=== YOUR INSTRUCTIONS ===
Starting at the line that holds "oförtjänt många negativa rubriker.", reproduce each line exactly up to and including the last line of the records below. Pictures stay out.

=== EXTRACTED MATERIAL ===
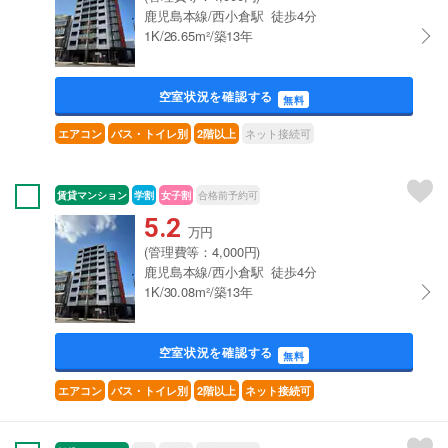
鹿児島本線/西小倉駅 徒歩4分
1K/26.65m²/築13年
空室状況を確認する
無料
ネット接続可
エアコン
バス・トイレ別
2階以上
賃貸マンション
学割
女子割
合格前予約可
5.2
万円
(管理費等：4,000円)
鹿児島本線/西小倉駅 徒歩4分
1K/30.08m²/築13年
空室状況を確認する
無料
エアコン
バス・トイレ別
2階以上
ネット接続可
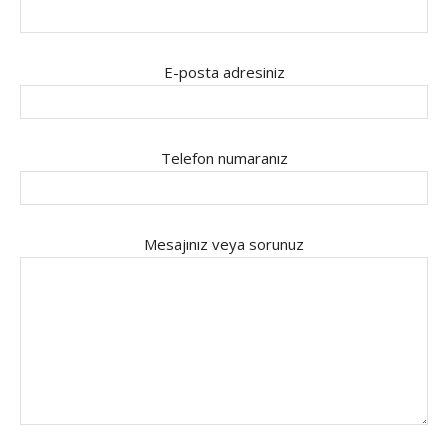
E-posta adresiniz
Telefon numaranız
Mesajınız veya sorunuz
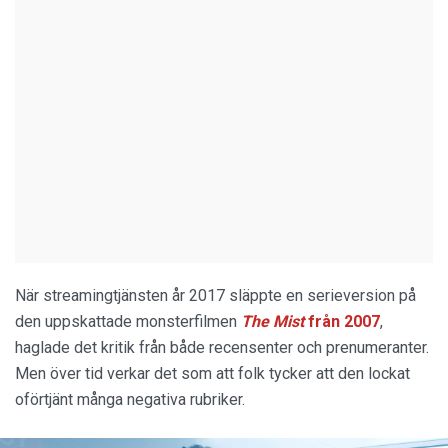
När streamingtjänsten år 2017 släppte en serieversion på
den uppskattade monsterfilmen
The
Mist
från 2007
,
haglade det kritik från både recensenter och prenumeranter.
Men över tid verkar det som att folk tycker att den lockat
oförtjänt många negativa rubriker.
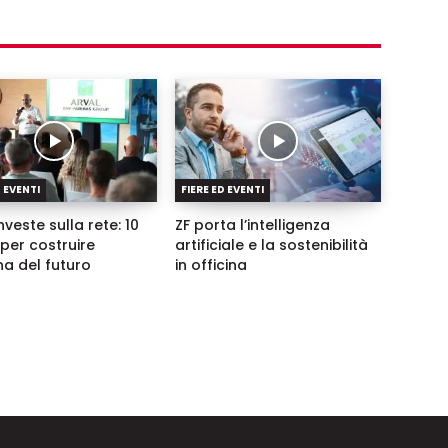
D EVENTI
FIERE ED EVENTI
nveste sulla rete: 10
ZF porta l’intelligenza
per costruire
artificiale e la sostenibilità
ina del futuro
in officina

=== RESULT OF THE EXERCISE ===
oförtjänt många negativa rubriker.
D EVENTI
FIERE ED EVENTI
nveste sulla rete: 10
ZF porta l’intelligenza
per costruire
artificiale e la sostenibilità
ina del futuro
in officina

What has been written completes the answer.